Nombre d’observateurs avertis n’hésitent d’ailleurs pas à lier l’actuelle descente aux enfers de l’ex-Dg de la Sonara à cette mésentente, pour ainsi dire, entre Charles Metouck et Total autour du projet de modernisation de la Sonara, qui n’est pas le seul fait d’arme à mettre à l’actif du président du Syndicat des industriels du Cameroun (Syndustricam), pendant son magister de 11 ans à la tête de la Sonara.

Humiliation

Il y a aussi l’exploit d’avoir réussi à gérer quotidiennement, pendant plus d’une décennie, une entreprise à la trésorerie exsangue, du fait d’une dette abyssale que l’Etat tarde à payer. Selon des statistiques fiables, la Sonara réclame à l’Etat du Cameroun près de 400 milliards de Fcfa, somme représentant le cumul des manque à gagner imposés à la raffinerie nationale par les pouvoirs publics, à cause de la subvention des produits pétroliers à la pompe, qui oblige la Sonara à vendre ses produits à des prix en dessous des prix réels, le gap devant être supporté par l’Etat, qui ne se hâte malheureusement pas pour payer cette dette.De ce point de vue, l’on se souvient qu’en 2011, au cours d’une réunion au ministère des Finances, souffle une source autorisée, M. Metouck, ancien cadre chez Rhône Poulenc en France, s’était vu obligé de hausser légèrement le ton, pour dire clairement à l’alors ministre Essimi Menyé, que si l’Etat ne faisait rien en urgence, la Sonara se trouverait incapable de continuer à fournir les produits pétroliers aux consommateurs. Car, du fait des pouvoirs publics, la Sonara, malgré le prestige que la simple prononciation de son nom revêt, était à ce moment-là une entreprise quasiment en faillite.

Prenant très au sérieux les informations données par Charles Metouck sur la menace d’une pénurie de carburant, la firme Total, le leader du marché de la distribution des produits pétroliers au Cameroun, avait même produit une note interne, annonçant ladite pénurie. Mais la franchise teintée de menace de l’alors Dg de la Sonara va permettre d’éviter cette disparition des produits pétroliers, des mesures urgentes ayant été prises par le trésor public, afin de permettre à la Sonara de poursuivre ses activités. Sous la houlette d’un Charles Metouck, dont le nom ne manquera cependant pas, tout au long des onze années qu’il aura passé à tête de la Sonara, d’alimenter la chronique de la mauvaise gouvernance.

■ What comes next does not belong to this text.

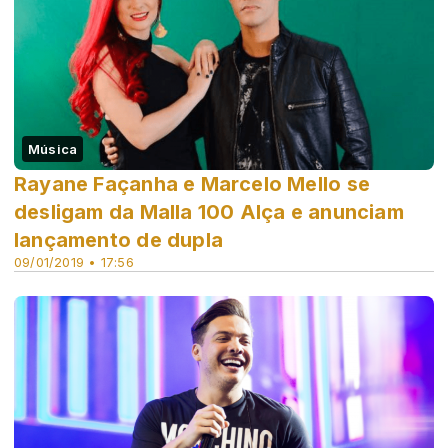
Música
Rayane Façanha e Marcelo Mello se
desligam da Malla 100 Alça e anunciam
lançamento de dupla
09/01/2019 • 17:56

Il y a d’abord une affaire de commissions exorbitantes qu’auraient encaissées M. Metouck dans les marchés passés dans le cadre de la modernisation de la Sonara, et même dans la négociation des contrats de livraison des produits pétroliers à la raffinerie nationale. Des faits pour lesquels celui qui est encore vice-président du Groupement interpatronal du Cameroun (Gicam) a plus d’une fois été entendu par la police. C’était le cas le 21 février 2012 à la sous direction des affaires économiques et financières de la police judiciaire à Yaoundé. A cette occasion, apprendon, M. Metouck, 60 ans, avait excipé l’argument de la dénonciation calomnieuse.

Ensuite, selon des sources généralement bien informées, le Contrôle supérieur de l’Etat qui a séjourné à la Sonara pendant de nombreux mois, est depuis quelques temps en possession d’un rapport compromettant sur la gestion de la raffinerie de Limbé par Charles Metouck. Au demeurant, pour l’instant, ce ne sont pas ces fautes présumées qui sont à l’origine de la rétention de l’ancien Dg de la Sonara dans une des cellules du commissariat central de Buéa. Mais, par ces temps d’opération Epervier teintée de règlement de toutes sortes de comptes, il n’est pas exclu que ces informations soient mises à contribution le moment venu. Pour broyer définitivement Charles Metouck. Non sans l’avoir préalablement humilié. En l’accusant de simple destruction de document.